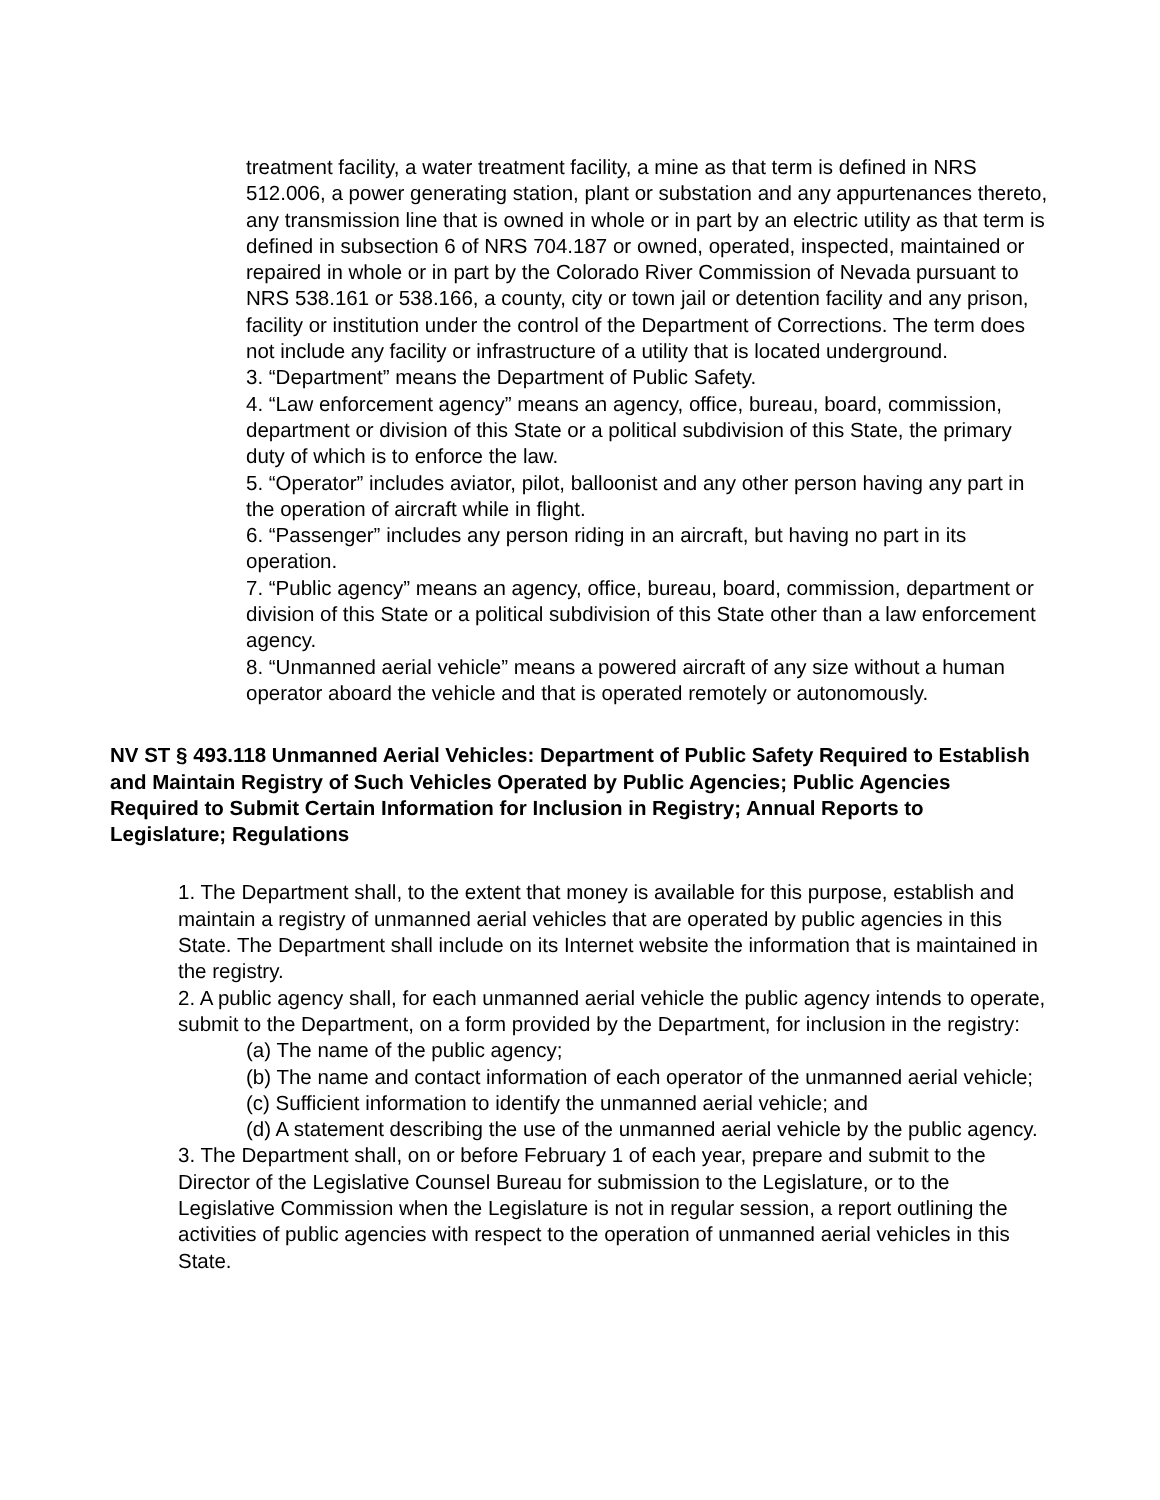treatment facility, a water treatment facility, a mine as that term is defined in NRS 512.006, a power generating station, plant or substation and any appurtenances thereto, any transmission line that is owned in whole or in part by an electric utility as that term is defined in subsection 6 of NRS 704.187 or owned, operated, inspected, maintained or repaired in whole or in part by the Colorado River Commission of Nevada pursuant to NRS 538.161 or 538.166, a county, city or town jail or detention facility and any prison, facility or institution under the control of the Department of Corrections. The term does not include any facility or infrastructure of a utility that is located underground.
3. “Department” means the Department of Public Safety.
4. “Law enforcement agency” means an agency, office, bureau, board, commission, department or division of this State or a political subdivision of this State, the primary duty of which is to enforce the law.
5. “Operator” includes aviator, pilot, balloonist and any other person having any part in the operation of aircraft while in flight.
6. “Passenger” includes any person riding in an aircraft, but having no part in its operation.
7. “Public agency” means an agency, office, bureau, board, commission, department or division of this State or a political subdivision of this State other than a law enforcement agency.
8. “Unmanned aerial vehicle” means a powered aircraft of any size without a human operator aboard the vehicle and that is operated remotely or autonomously.
NV ST § 493.118 Unmanned Aerial Vehicles: Department of Public Safety Required to Establish and Maintain Registry of Such Vehicles Operated by Public Agencies; Public Agencies Required to Submit Certain Information for Inclusion in Registry; Annual Reports to Legislature; Regulations
1. The Department shall, to the extent that money is available for this purpose, establish and maintain a registry of unmanned aerial vehicles that are operated by public agencies in this State. The Department shall include on its Internet website the information that is maintained in the registry.
2. A public agency shall, for each unmanned aerial vehicle the public agency intends to operate, submit to the Department, on a form provided by the Department, for inclusion in the registry:
(a) The name of the public agency;
(b) The name and contact information of each operator of the unmanned aerial vehicle;
(c) Sufficient information to identify the unmanned aerial vehicle; and
(d) A statement describing the use of the unmanned aerial vehicle by the public agency.
3. The Department shall, on or before February 1 of each year, prepare and submit to the Director of the Legislative Counsel Bureau for submission to the Legislature, or to the Legislative Commission when the Legislature is not in regular session, a report outlining the activities of public agencies with respect to the operation of unmanned aerial vehicles in this State.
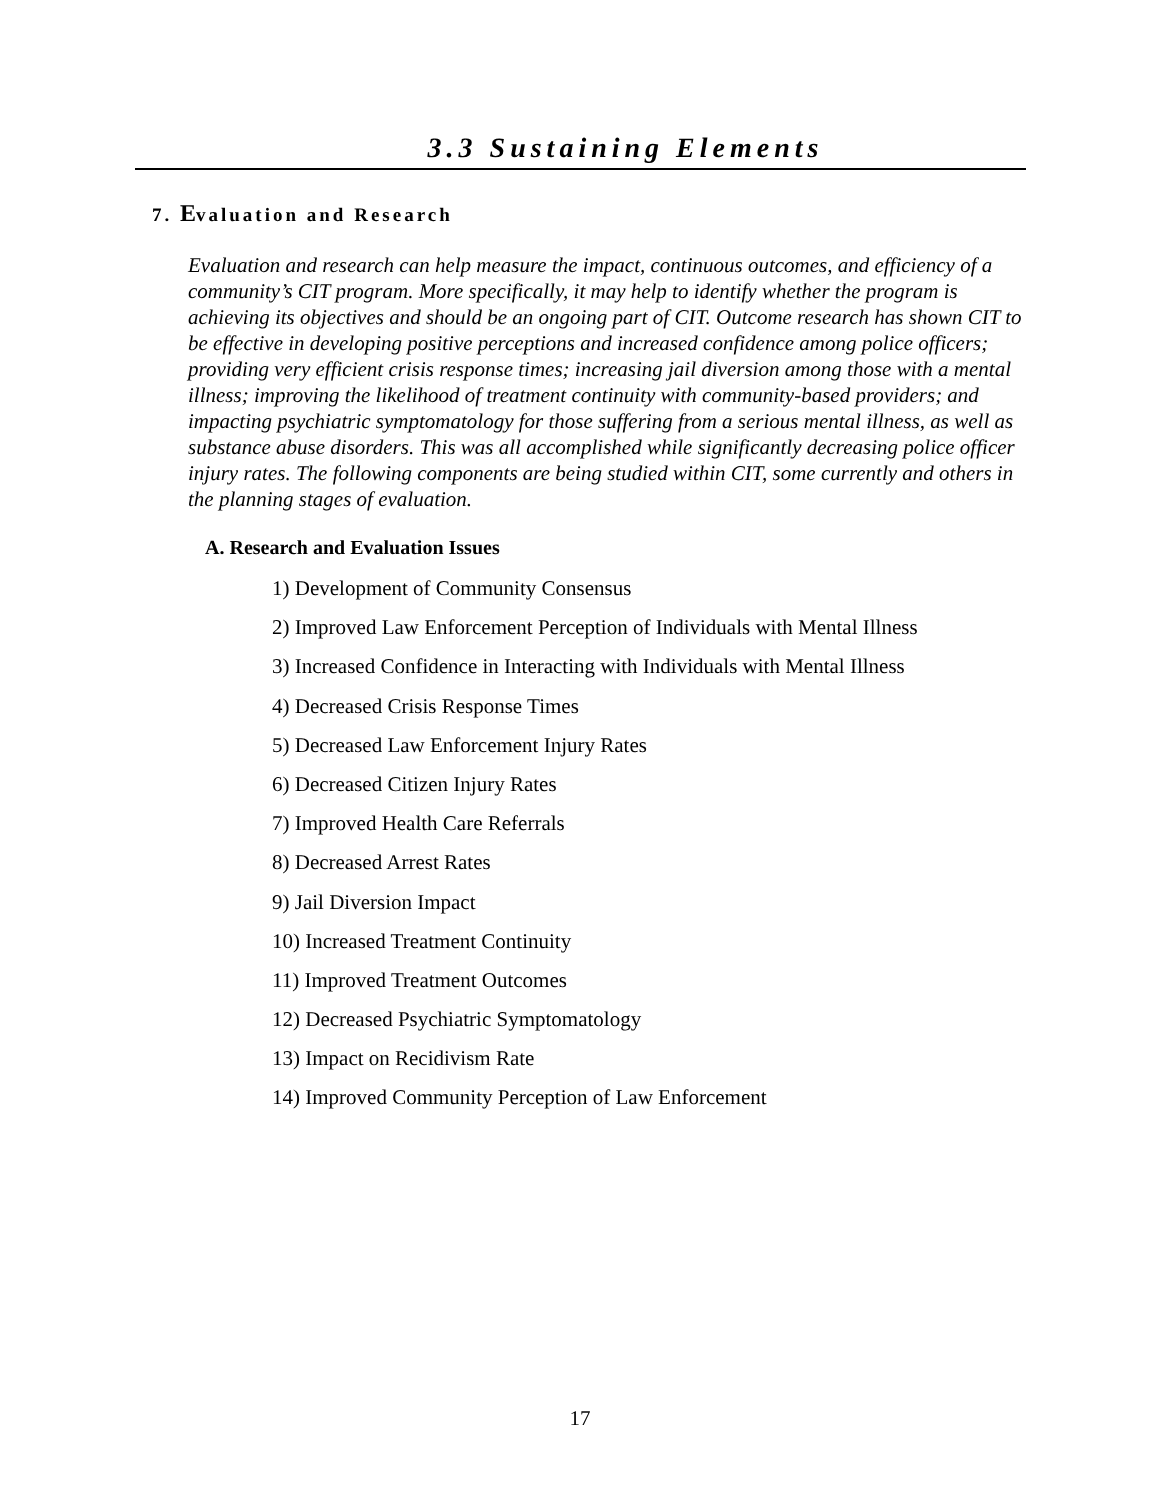3.3 Sustaining Elements
7. Evaluation and Research
Evaluation and research can help measure the impact, continuous outcomes, and efficiency of a community’s CIT program. More specifically, it may help to identify whether the program is achieving its objectives and should be an ongoing part of CIT. Outcome research has shown CIT to be effective in developing positive perceptions and increased confidence among police officers; providing very efficient crisis response times; increasing jail diversion among those with a mental illness; improving the likelihood of treatment continuity with community-based providers; and impacting psychiatric symptomatology for those suffering from a serious mental illness, as well as substance abuse disorders. This was all accomplished while significantly decreasing police officer injury rates. The following components are being studied within CIT, some currently and others in the planning stages of evaluation.
A. Research and Evaluation Issues
1) Development of Community Consensus
2) Improved Law Enforcement Perception of Individuals with Mental Illness
3) Increased Confidence in Interacting with Individuals with Mental Illness
4) Decreased Crisis Response Times
5) Decreased Law Enforcement Injury Rates
6) Decreased Citizen Injury Rates
7) Improved Health Care Referrals
8) Decreased Arrest Rates
9) Jail Diversion Impact
10) Increased Treatment Continuity
11) Improved Treatment Outcomes
12) Decreased Psychiatric Symptomatology
13) Impact on Recidivism Rate
14) Improved Community Perception of Law Enforcement
17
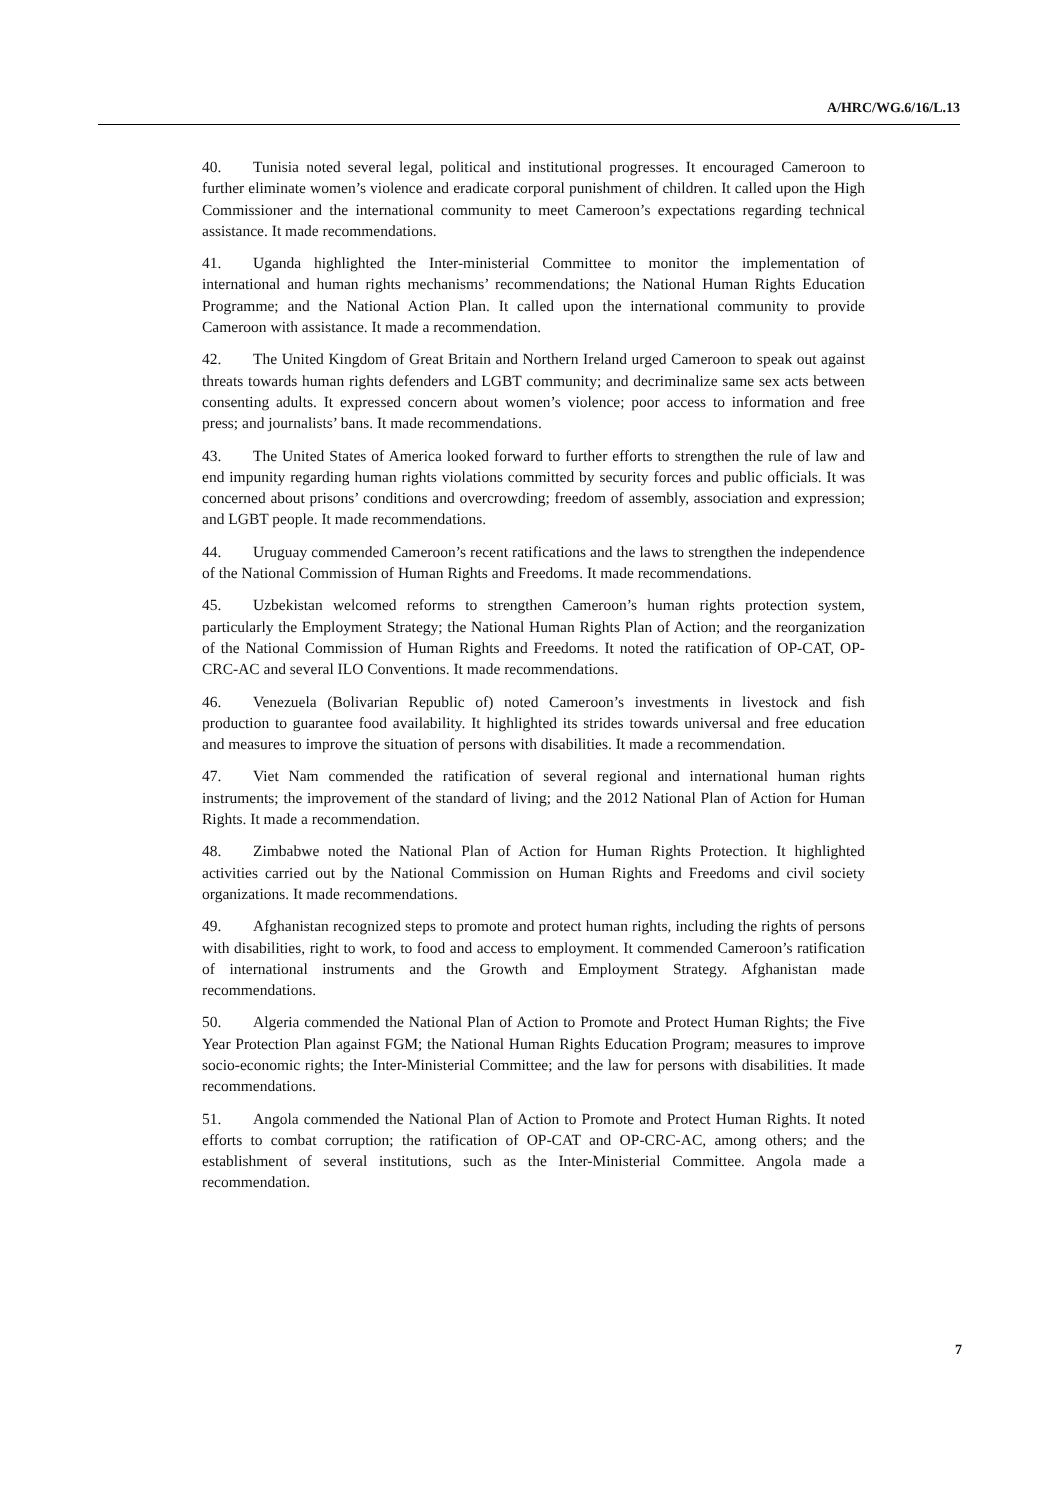A/HRC/WG.6/16/L.13
40. Tunisia noted several legal, political and institutional progresses. It encouraged Cameroon to further eliminate women’s violence and eradicate corporal punishment of children. It called upon the High Commissioner and the international community to meet Cameroon’s expectations regarding technical assistance. It made recommendations.
41. Uganda highlighted the Inter-ministerial Committee to monitor the implementation of international and human rights mechanisms’ recommendations; the National Human Rights Education Programme; and the National Action Plan. It called upon the international community to provide Cameroon with assistance. It made a recommendation.
42. The United Kingdom of Great Britain and Northern Ireland urged Cameroon to speak out against threats towards human rights defenders and LGBT community; and decriminalize same sex acts between consenting adults. It expressed concern about women’s violence; poor access to information and free press; and journalists’ bans. It made recommendations.
43. The United States of America looked forward to further efforts to strengthen the rule of law and end impunity regarding human rights violations committed by security forces and public officials. It was concerned about prisons’ conditions and overcrowding; freedom of assembly, association and expression; and LGBT people. It made recommendations.
44. Uruguay commended Cameroon’s recent ratifications and the laws to strengthen the independence of the National Commission of Human Rights and Freedoms. It made recommendations.
45. Uzbekistan welcomed reforms to strengthen Cameroon’s human rights protection system, particularly the Employment Strategy; the National Human Rights Plan of Action; and the reorganization of the National Commission of Human Rights and Freedoms. It noted the ratification of OP-CAT, OP-CRC-AC and several ILO Conventions. It made recommendations.
46. Venezuela (Bolivarian Republic of) noted Cameroon’s investments in livestock and fish production to guarantee food availability. It highlighted its strides towards universal and free education and measures to improve the situation of persons with disabilities. It made a recommendation.
47. Viet Nam commended the ratification of several regional and international human rights instruments; the improvement of the standard of living; and the 2012 National Plan of Action for Human Rights. It made a recommendation.
48. Zimbabwe noted the National Plan of Action for Human Rights Protection. It highlighted activities carried out by the National Commission on Human Rights and Freedoms and civil society organizations. It made recommendations.
49. Afghanistan recognized steps to promote and protect human rights, including the rights of persons with disabilities, right to work, to food and access to employment. It commended Cameroon’s ratification of international instruments and the Growth and Employment Strategy. Afghanistan made recommendations.
50. Algeria commended the National Plan of Action to Promote and Protect Human Rights; the Five Year Protection Plan against FGM; the National Human Rights Education Program; measures to improve socio-economic rights; the Inter-Ministerial Committee; and the law for persons with disabilities. It made recommendations.
51. Angola commended the National Plan of Action to Promote and Protect Human Rights. It noted efforts to combat corruption; the ratification of OP-CAT and OP-CRC-AC, among others; and the establishment of several institutions, such as the Inter-Ministerial Committee. Angola made a recommendation.
7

________________________________________

Retype word for word the line above with "50. Algeria commended" and all lines after it, nothing else.

▶ _TASK RESULT_
50. Algeria commended the National Plan of Action to Promote and Protect Human Rights; the Five Year Protection Plan against FGM; the National Human Rights Education Program; measures to improve socio-economic rights; the Inter-Ministerial Committee; and the law for persons with disabilities. It made recommendations.
51. Angola commended the National Plan of Action to Promote and Protect Human Rights. It noted efforts to combat corruption; the ratification of OP-CAT and OP-CRC-AC, among others; and the establishment of several institutions, such as the Inter-Ministerial Committee. Angola made a recommendation.
7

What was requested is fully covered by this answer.